During each refueling outage an Integrated Safety Injection Test is performed. This test simulates a Safety Injection concurrent with a LOOP event. Performance of this test has not resulted in actuation of the any degraded or undervoltage relays such that the load sequencing would halt and wait for voltage at the safeguards bus to recovery which would allow the load sequence to continue. A search of the corrective action program database was performed and no issues associated with actuation of DV or UV relays during an Integrated Sl Test were found.

Question 3 The Technical Specification requires that the degraded voltage relays operate within

-0.7% and +0.7% the trip setpoint of 95.5% nominal bus voltage. The dropout trip setpoint and reset setpoint per Surveillance Procedures SP 1216 [SP 2216], SP 1217

[SP 2217], SP 1218 [SP 2218] and SP 1219 [SP 2219] are 95.4% and 96.0%

respectively. A calibration setting tolerance of +/- 0.1% is specified in Surveillance Procedures SP1216 [SP 2216], SP 1217 [SP 221n SP 1218 [2218] and SP 1219 [SP 2219] for the relay setpoints. The relays shall be recalibrated if the "As Found" values are +/- 0.2% of the actual plant dropout and reset setpoints as discussed below.

ACTUAL RESET SETTING (Calibration) ----------------- 96.0% Nominal (3993.6V /114.39V)

Calibration tolerance----- 95.9% Low Limit 96.1% High Limit (3989.4V /114.28V) (3997.8V /114.51V)

The Surveillance Procedures, SP 1218 [SP 2218] and SP 1219 [SP 2219] must verify that the relay dropout and reset setpoints are within the acceptable Technical Specification limits of 94.8% (lower) and 96.2% (upper) the nominal trip setpoint. For conservatism, the surveillance procedures include a +/- 0.2% calibration tolerance for the actual relay dropout and reset values. This calibration tolerance ensures that the relay dropout occurs within the Technical Specifications allowance.
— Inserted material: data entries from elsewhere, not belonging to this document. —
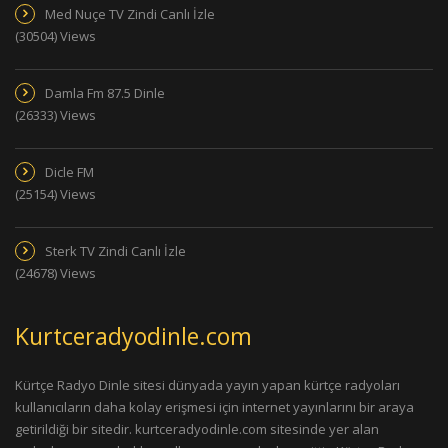
Med Nuçe TV Zindi Canlı İzle
(30504) Views
Damla Fm 87.5 Dinle
(26333) Views
Dicle FM
(25154) Views
Sterk TV Zindi Canlı İzle
(24678) Views
Kurtceradyodinle.com
Kürtçe Radyo Dinle sitesi dünyada yayın yapan kürtçe radyoları
kullanıcıların daha kolay erişmesi için internet yayınlarını bir araya
getirildiği bir sitedir. kurtceradyodinle.com sitesinde yer alan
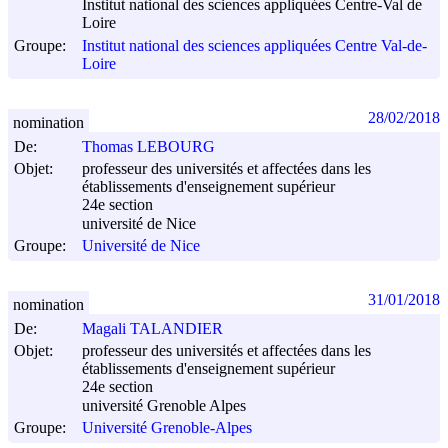
Institut national des sciences appliquées Centre-Val de
Loire
Groupe:
Institut national des sciences appliquées Centre Val-de-
Loire
28/02/2018
nomination
De:
Thomas LEBOURG
Objet:
professeur des universités et affectées dans les
établissements d'enseignement supérieur
24e section
université de Nice
Groupe:
Université de Nice
31/01/2018
nomination
De:
Magali TALANDIER
Objet:
professeur des universités et affectées dans les
établissements d'enseignement supérieur
24e section
université Grenoble Alpes
Groupe:
Université Grenoble-Alpes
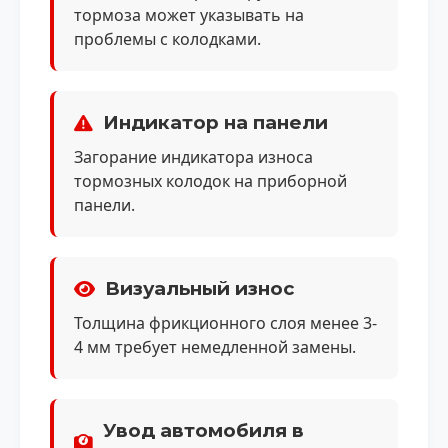
тормоза может указывать на
проблемы с колодками.
Индикатор на панели
Загорание индикатора износа
тормозных колодок на приборной
панели.
Визуальный износ
Толщина фрикционного слоя менее 3-
4 мм требует немедленной замены.
Увод автомобиля в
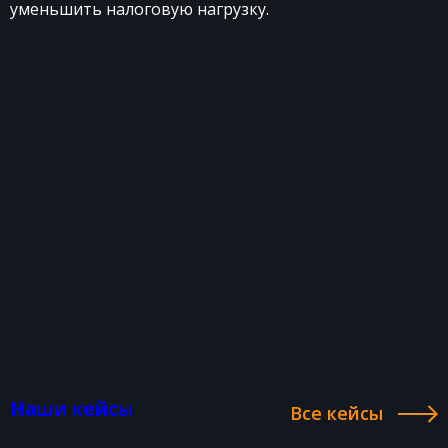
уменьшить налоговую нагрузку.
Наши кейсы
Все кейсы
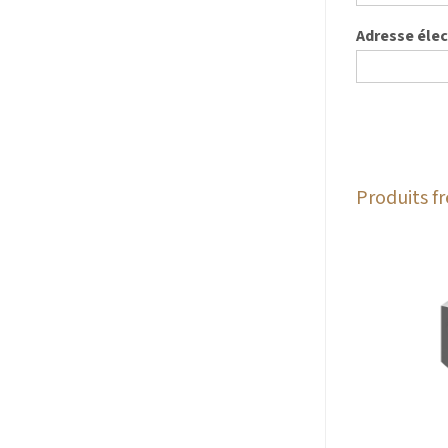
Adresse éle
Produits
The relays shall be re-calibrated if the "as found" setting is not within the following setpoint values:

RESET SETPOINT (Test Acceptance) 96.0% Nominal Acceptance Range --- 95.8% Low Limit 96.2% High Limit (3985.3V /114.16V) (3993.6V /114.63V)

SP performance ensures that the DV relays will not be reset during a LOOP event when the EDG is operating at the minimum voltage of 4084 VAC.